With one in four caregivers living below the poverty line, that could discourage prospective caregivers and force them into different, more short-term lucrative lines of work. For example, candidates could receive immediate money waiting tables or earn higher wages working for Amazon, which raised its minimum wage for all employees to $15 last year.

“We fully believe that the companies able to attract and retain caregivers are the companies that are going to see the growth in the coming months and years in the space,” Domico said. “The ability to solve [for pay challenges] for this workforce is … a huge answer to this problem.”

Digging Into Daily Pay

BrightSpring began exploring its daily pay initiative about a year ago. The program, which is called “Pay Out,” went live at the end of 2018. It allows employees across the organization — not just caregivers — to access pay as it’s earned.

Already, about 9,000 employees are using Pay Out, Domico said, and the program is achieving what it’s meant to: attracting employees and improving retention.

“We are seeing a lot of interest when we’re talking with our applicants about Pay Out,” Domico said. “We see caregivers saying they’re picking up additional hours because they can get paid for those hours quicker than working somewhere else. We also see some early impact on retention with the people who are engaging in daily pay.”

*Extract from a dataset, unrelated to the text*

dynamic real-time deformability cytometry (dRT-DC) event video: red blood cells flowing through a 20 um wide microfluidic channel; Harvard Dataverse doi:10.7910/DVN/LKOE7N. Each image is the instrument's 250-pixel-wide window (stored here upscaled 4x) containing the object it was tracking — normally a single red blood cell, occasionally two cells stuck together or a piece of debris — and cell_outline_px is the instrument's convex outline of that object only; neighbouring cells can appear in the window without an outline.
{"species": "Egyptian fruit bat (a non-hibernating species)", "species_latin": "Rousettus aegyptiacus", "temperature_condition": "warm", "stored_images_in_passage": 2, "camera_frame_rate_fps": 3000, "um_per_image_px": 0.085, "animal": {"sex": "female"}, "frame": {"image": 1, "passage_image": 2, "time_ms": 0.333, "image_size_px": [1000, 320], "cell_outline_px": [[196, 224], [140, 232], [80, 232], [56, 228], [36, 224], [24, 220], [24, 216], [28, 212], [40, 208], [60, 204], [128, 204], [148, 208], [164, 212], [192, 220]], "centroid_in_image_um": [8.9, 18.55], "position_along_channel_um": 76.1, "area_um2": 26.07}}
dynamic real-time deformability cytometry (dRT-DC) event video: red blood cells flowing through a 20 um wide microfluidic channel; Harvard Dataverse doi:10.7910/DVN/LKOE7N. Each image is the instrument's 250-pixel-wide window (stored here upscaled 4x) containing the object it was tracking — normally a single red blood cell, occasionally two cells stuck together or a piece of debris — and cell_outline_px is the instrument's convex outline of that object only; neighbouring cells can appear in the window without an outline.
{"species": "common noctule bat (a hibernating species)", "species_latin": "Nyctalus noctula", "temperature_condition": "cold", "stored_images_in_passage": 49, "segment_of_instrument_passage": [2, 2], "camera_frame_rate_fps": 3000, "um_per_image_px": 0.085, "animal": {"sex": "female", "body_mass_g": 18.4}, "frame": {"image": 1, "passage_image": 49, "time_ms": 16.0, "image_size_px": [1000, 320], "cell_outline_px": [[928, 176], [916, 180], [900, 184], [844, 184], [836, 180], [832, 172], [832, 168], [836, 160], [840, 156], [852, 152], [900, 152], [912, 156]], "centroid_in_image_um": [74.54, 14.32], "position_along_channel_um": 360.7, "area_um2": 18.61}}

New York City-based DailyPay, a financial solutions company, helps BrightSpring provide the benefit to employees.

DailyPay serves a number of companies in the health care space, including home-based care providers, such as BrightSpring and Menlo Park, California-based home care provider Care Indeed. Vera Bradley, Sprinkles Cupcakes and hundreds of other companies are also clients.

“It is not uncommon for a home healthcare company using DailyPay to see 30% to 50% of its caregiver population enrolled in this benefit,” DailyPay CEO Jason Lee  “These same companies have seen on average a 50% reduction of annualized turnover among the population of DailyPay users. The story is very clear: DailyPay is a benefit that caregivers are willing to stay for.”

To take advantage of daily pay, caregivers must first download an app on their phones. After employees complete a shift and BrightSpring confirms the hours, workers can access their wages immediately. When payday comes around, employees are given the remainder of their paycheck.

“It’s very new for us, so some of the results are pending, but I think what’s important in highlighting the program is just the actual determination to do something that’s different and see what the results are going to look like,” Domico said. “Through doing that, we’re likely to be able to attract more people to work, which attracts more opportunity for different types of contracts and relationships with different payers. That’s really what we’re after.”

“DailyPay is a no-cost to the employer benefit,” He said. “It is free to enroll into the service, and there is only a fee when an employee transfers money on the platform. There is a flat ATM-like fee of $1.99 for next day transfer or $2.99 for an instant transfer. This is usually employee paid, but it can be employer subsidized as well.”

Meanwhile, for BrightSpring, daily pay is a commitment to both industry disruptors and caregivers.

“You can either spend more money trying to attract and retain caregivers — or you can just try to do it better,” Domico said. “That’s where we really landed.”

Daily pay also requires real time attendance. Employee hours can be approved daily, processed into payroll and marked paid. Disputed hours can be withheld and paid later.